Task details:
Copy out the lines between the one holding "family: Charadriidae" and the one holding "genus: Pelargonium", both included, with no changes.

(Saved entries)
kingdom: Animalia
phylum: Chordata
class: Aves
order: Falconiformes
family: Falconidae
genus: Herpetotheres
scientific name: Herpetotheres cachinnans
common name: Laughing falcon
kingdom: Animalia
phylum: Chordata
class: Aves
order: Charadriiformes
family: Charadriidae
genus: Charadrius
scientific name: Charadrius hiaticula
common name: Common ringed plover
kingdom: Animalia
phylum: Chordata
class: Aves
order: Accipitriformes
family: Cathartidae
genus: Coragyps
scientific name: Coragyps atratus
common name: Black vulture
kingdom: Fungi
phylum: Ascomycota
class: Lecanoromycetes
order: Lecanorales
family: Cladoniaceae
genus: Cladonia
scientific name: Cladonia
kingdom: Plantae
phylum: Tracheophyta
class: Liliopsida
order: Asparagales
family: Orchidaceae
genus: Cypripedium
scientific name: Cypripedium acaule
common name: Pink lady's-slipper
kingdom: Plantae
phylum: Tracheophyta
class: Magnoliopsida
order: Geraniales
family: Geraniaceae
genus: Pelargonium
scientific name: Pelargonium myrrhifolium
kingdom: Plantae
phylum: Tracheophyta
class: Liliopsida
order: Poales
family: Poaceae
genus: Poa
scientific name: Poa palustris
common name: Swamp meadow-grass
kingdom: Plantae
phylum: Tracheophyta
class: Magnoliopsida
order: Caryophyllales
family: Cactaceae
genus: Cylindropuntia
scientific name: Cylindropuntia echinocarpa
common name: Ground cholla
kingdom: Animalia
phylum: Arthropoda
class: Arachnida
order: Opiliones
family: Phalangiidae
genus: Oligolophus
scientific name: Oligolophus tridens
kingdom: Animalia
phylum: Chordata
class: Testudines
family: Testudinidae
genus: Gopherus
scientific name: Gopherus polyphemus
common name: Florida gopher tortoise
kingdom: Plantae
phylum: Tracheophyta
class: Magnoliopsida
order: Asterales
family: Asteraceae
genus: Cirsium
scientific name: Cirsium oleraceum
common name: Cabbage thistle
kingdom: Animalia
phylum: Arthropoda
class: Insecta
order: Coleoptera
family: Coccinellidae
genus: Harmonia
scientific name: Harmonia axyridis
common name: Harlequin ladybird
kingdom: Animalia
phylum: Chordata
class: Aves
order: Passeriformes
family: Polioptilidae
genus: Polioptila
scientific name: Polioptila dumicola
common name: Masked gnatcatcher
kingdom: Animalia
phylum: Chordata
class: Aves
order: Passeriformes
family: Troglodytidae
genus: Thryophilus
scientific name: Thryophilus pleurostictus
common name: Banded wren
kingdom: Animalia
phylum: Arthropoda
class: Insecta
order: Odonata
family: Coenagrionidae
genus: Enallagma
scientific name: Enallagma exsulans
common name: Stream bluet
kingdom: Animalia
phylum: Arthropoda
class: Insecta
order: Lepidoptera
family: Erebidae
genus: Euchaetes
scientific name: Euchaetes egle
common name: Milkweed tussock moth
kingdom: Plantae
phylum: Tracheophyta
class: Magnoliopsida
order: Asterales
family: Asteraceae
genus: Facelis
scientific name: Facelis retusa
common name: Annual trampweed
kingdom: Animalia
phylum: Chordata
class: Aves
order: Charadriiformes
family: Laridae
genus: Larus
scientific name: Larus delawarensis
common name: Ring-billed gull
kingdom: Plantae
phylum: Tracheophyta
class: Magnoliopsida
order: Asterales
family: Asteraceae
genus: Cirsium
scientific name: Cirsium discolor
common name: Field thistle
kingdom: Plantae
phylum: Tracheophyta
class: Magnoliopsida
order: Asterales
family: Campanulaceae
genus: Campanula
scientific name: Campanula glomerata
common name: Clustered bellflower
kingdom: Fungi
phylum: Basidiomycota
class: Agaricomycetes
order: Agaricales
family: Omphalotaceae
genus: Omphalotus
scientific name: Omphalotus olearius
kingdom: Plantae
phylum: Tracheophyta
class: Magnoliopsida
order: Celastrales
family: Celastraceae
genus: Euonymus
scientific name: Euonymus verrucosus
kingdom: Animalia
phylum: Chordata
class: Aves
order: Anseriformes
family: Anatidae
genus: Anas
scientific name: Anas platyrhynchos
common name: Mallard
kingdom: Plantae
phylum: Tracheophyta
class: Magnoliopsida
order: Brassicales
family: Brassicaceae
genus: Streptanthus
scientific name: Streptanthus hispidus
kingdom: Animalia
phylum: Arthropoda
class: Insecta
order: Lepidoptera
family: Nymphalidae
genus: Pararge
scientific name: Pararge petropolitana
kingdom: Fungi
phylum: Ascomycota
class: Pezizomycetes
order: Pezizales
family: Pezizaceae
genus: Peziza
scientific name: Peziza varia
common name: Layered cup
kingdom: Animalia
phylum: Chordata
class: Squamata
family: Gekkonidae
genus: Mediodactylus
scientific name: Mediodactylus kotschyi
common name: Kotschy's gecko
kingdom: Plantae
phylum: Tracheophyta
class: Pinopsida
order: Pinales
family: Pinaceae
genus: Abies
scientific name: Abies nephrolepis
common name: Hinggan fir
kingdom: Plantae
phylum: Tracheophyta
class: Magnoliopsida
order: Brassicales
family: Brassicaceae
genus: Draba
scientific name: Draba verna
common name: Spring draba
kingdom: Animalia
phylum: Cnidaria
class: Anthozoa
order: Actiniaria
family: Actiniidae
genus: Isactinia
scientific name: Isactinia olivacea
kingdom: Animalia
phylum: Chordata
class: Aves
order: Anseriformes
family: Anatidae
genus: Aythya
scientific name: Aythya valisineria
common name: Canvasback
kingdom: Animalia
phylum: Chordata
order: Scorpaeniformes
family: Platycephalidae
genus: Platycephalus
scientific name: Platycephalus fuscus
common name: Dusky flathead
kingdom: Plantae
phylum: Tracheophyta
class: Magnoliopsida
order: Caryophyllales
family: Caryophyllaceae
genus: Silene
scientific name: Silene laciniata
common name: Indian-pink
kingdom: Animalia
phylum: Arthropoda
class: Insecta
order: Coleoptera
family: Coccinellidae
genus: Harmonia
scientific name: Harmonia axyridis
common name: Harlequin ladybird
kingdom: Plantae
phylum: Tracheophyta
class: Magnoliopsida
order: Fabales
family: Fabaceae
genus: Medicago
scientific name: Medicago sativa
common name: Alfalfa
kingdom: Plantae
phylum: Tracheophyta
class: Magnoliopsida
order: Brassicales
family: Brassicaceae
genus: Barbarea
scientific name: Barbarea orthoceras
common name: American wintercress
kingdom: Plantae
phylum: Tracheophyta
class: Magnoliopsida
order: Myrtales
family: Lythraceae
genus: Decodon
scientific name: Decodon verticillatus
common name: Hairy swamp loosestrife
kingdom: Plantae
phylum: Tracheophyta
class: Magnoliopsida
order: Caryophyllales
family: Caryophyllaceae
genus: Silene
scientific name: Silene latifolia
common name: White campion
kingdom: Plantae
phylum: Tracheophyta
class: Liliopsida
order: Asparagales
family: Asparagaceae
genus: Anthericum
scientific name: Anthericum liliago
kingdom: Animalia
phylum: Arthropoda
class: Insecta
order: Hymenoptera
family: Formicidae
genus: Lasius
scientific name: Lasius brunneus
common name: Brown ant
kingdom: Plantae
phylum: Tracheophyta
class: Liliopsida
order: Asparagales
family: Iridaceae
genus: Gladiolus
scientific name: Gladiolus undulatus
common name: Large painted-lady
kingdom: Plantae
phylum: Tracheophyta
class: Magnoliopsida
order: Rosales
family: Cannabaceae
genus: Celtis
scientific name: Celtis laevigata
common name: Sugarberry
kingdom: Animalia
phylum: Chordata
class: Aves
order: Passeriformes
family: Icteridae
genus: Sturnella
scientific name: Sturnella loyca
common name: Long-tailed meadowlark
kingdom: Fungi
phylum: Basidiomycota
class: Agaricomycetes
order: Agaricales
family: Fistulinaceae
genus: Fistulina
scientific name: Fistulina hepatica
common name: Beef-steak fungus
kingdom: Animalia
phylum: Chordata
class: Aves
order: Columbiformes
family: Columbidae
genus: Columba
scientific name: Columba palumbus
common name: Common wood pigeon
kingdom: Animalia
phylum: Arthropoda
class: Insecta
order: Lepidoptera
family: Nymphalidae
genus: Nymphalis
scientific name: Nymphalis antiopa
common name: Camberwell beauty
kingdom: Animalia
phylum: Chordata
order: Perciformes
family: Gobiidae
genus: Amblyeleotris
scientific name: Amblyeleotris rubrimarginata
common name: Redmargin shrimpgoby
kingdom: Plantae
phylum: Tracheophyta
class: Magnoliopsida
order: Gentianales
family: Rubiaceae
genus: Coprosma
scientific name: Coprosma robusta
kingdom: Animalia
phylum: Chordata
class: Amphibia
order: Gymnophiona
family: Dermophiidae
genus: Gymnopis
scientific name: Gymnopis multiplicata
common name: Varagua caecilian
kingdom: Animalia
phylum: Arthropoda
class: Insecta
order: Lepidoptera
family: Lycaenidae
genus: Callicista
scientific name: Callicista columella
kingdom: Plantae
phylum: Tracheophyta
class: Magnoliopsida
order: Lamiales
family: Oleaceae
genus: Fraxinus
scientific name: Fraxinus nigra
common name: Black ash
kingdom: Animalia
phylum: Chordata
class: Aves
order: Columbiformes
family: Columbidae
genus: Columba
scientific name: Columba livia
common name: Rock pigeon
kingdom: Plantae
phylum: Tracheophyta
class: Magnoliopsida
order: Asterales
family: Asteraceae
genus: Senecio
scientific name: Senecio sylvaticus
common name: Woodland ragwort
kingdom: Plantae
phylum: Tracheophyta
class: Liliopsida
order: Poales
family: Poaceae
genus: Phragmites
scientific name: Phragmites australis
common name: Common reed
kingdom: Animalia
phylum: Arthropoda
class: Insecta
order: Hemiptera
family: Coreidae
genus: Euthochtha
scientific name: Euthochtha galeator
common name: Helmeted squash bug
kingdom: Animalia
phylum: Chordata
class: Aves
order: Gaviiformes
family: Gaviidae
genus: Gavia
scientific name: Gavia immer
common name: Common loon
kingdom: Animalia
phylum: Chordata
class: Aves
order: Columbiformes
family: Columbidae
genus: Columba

Solution to this problem:
family: Charadriidae
genus: Charadrius
scientific name: Charadrius hiaticula
common name: Common ringed plover
kingdom: Animalia
phylum: Chordata
class: Aves
order: Accipitriformes
family: Cathartidae
genus: Coragyps
scientific name: Coragyps atratus
common name: Black vulture
kingdom: Fungi
phylum: Ascomycota
class: Lecanoromycetes
order: Lecanorales
family: Cladoniaceae
genus: Cladonia
scientific name: Cladonia
kingdom: Plantae
phylum: Tracheophyta
class: Liliopsida
order: Asparagales
family: Orchidaceae
genus: Cypripedium
scientific name: Cypripedium acaule
common name: Pink lady's-slipper
kingdom: Plantae
phylum: Tracheophyta
class: Magnoliopsida
order: Geraniales
family: Geraniaceae
genus: Pelargonium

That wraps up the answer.